Goal: Please count the lines below that contain the word "color", and reply with that number alone.

Listed records:
(begin)
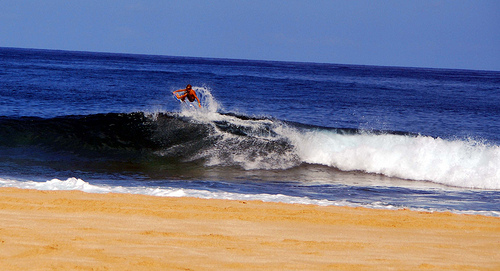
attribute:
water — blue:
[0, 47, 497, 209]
(end)
(begin)
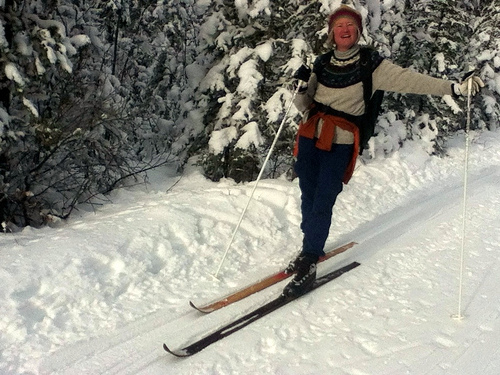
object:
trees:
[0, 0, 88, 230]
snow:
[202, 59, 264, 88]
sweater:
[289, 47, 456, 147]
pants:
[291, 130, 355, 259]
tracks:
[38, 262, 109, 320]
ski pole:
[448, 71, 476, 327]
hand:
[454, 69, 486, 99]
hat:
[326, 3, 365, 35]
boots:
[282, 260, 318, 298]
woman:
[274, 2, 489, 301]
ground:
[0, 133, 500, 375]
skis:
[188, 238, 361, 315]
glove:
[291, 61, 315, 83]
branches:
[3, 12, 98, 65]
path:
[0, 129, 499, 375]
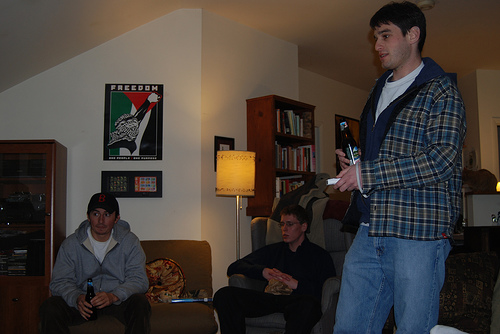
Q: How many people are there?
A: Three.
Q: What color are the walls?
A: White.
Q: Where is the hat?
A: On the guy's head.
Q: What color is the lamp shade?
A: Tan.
(end)
(begin)
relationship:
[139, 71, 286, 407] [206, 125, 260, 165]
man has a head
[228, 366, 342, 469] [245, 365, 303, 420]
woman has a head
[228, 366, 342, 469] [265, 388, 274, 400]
(end)
Task solution: 2